▶ [HOW TO COMPLETE THIS TASK]
Please start at the first line of the records beneath and quote each line exactly, ending with the line containing "[457, 366, 513, 399]".

▶ [DATASET EXTRACT]

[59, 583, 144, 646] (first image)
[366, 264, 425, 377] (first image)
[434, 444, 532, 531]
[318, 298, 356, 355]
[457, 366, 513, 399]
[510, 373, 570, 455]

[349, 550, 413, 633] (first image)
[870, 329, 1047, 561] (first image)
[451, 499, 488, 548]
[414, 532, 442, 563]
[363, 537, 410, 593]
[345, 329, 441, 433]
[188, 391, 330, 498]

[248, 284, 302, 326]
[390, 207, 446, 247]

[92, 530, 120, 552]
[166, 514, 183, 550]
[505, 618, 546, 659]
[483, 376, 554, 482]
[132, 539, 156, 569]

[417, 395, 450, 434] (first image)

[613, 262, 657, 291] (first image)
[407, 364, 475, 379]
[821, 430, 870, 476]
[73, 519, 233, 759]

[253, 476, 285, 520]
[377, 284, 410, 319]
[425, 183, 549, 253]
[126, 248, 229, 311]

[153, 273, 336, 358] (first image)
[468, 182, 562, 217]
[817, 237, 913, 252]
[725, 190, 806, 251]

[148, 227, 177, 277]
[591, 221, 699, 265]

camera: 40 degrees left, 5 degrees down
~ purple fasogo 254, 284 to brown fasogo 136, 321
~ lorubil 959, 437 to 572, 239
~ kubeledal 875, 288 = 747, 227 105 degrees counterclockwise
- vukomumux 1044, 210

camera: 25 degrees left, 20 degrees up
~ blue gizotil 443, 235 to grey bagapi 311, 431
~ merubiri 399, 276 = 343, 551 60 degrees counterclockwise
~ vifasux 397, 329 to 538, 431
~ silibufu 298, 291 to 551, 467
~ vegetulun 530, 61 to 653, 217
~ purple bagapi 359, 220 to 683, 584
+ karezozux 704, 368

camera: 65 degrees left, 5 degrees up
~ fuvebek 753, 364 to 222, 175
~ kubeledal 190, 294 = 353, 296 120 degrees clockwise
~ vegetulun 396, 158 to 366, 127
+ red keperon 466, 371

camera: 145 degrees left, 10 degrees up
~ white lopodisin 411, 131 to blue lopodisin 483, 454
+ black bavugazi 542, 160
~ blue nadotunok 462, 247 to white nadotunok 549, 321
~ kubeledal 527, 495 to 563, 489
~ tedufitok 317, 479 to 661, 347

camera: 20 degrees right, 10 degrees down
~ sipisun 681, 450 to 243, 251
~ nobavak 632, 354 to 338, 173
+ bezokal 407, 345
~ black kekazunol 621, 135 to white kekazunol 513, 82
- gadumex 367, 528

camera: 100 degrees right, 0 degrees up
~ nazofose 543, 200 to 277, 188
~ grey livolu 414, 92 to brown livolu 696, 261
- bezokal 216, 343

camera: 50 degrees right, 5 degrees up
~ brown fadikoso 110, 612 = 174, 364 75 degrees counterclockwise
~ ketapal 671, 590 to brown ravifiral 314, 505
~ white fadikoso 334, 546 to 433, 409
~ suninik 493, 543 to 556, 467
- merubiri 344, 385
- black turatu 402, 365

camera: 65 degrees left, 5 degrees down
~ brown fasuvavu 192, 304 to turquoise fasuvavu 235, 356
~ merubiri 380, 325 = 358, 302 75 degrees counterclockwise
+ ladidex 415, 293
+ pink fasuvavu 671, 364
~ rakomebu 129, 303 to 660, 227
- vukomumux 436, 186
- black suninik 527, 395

▶ [PROBLEM SOLUTION]
[59, 583, 144, 646] (first image)
[366, 264, 425, 377] (first image)
[434, 444, 532, 531]
[318, 298, 356, 355]
[457, 366, 513, 399]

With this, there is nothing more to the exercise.